(DATA FOR THIS TASK begins)

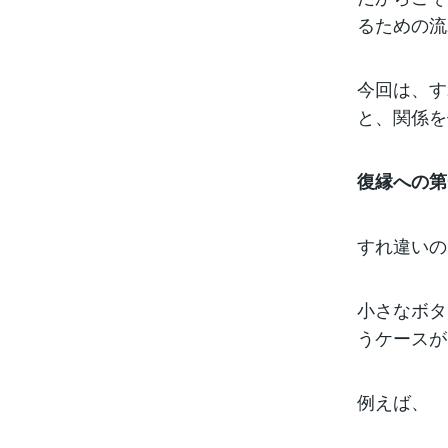
るための流
今回は、す
と、関係を
復縁への第
すれ違いの
小さなボタ
うケースが
例えば、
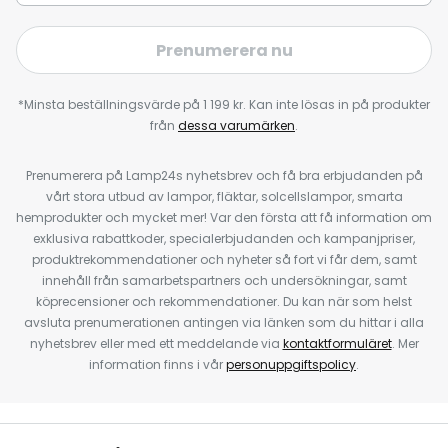
Prenumerera nu
*Minsta beställningsvärde på 1 199 kr. Kan inte lösas in på produkter
från
dessa varumärken
.
Prenumerera på Lamp24s nyhetsbrev och få bra erbjudanden på
vårt stora utbud av lampor, fläktar, solcellslampor, smarta
hemprodukter och mycket mer! Var den första att få information om
exklusiva rabattkoder, specialerbjudanden och kampanjpriser,
produktrekommendationer och nyheter så fort vi får dem, samt
innehåll från samarbetspartners och undersökningar, samt
köprecensioner och rekommendationer. Du kan när som helst
avsluta prenumerationen antingen via länken som du hittar i alla
nyhetsbrev eller med ett meddelande via
kontaktformuläret
. Mer
information finns i vår
personuppgiftspolicy
.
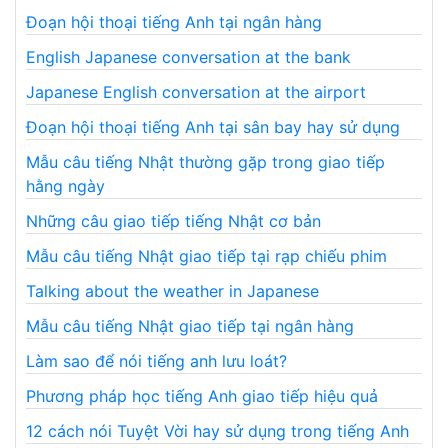
Đoạn hội thoại tiếng Anh tại ngân hàng
English Japanese conversation at the bank
Japanese English conversation at the airport
Đoạn hội thoại tiếng Anh tại sân bay hay sử dụng
Mẫu câu tiếng Nhật thường gặp trong giao tiếp
hằng ngày
Những câu giao tiếp tiếng Nhật cơ bản
Mẫu câu tiếng Nhật giao tiếp tại rạp chiếu phim
Talking about the weather in Japanese
Mẫu câu tiếng Nhật giao tiếp tại ngân hàng
Làm sao để nói tiếng anh lưu loát?
Phương pháp học tiếng Anh giao tiếp hiệu quả
12 cách nói Tuyệt Vời hay sử dụng trong tiếng Anh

(DATA FOR THIS TASK ends)

**WHAT THIS TASK INVOLVES**:
Copy out all of the lines above, putting "dialogue" wherever "conversation" occurs and keeping everything else the same. Leave the pictures out of your answer.

**RESPONSE AREA**:
るための流
今回は、す
と、関係を
復縁への第
すれ違いの
小さなボタ
うケースが
例えば、
Prenumerera nu
*Minsta beställningsvärde på 1 199 kr. Kan inte lösas in på produkter
från
dessa varumärken
.
Prenumerera på Lamp24s nyhetsbrev och få bra erbjudanden på
vårt stora utbud av lampor, fläktar, solcellslampor, smarta
hemprodukter och mycket mer! Var den första att få information om
exklusiva rabattkoder, specialerbjudanden och kampanjpriser,
produktrekommendationer och nyheter så fort vi får dem, samt
innehåll från samarbetspartners och undersökningar, samt
köprecensioner och rekommendationer. Du kan när som helst
avsluta prenumerationen antingen via länken som du hittar i alla
nyhetsbrev eller med ett meddelande via
kontaktformuläret
. Mer
information finns i vår
personuppgiftspolicy
.
Đoạn hội thoại tiếng Anh tại ngân hàng
English Japanese dialogue at the bank
Japanese English dialogue at the airport
Đoạn hội thoại tiếng Anh tại sân bay hay sử dụng
Mẫu câu tiếng Nhật thường gặp trong giao tiếp
hằng ngày
Những câu giao tiếp tiếng Nhật cơ bản
Mẫu câu tiếng Nhật giao tiếp tại rạp chiếu phim
Talking about the weather in Japanese
Mẫu câu tiếng Nhật giao tiếp tại ngân hàng
Làm sao để nói tiếng anh lưu loát?
Phương pháp học tiếng Anh giao tiếp hiệu quả
12 cách nói Tuyệt Vời hay sử dụng trong tiếng Anh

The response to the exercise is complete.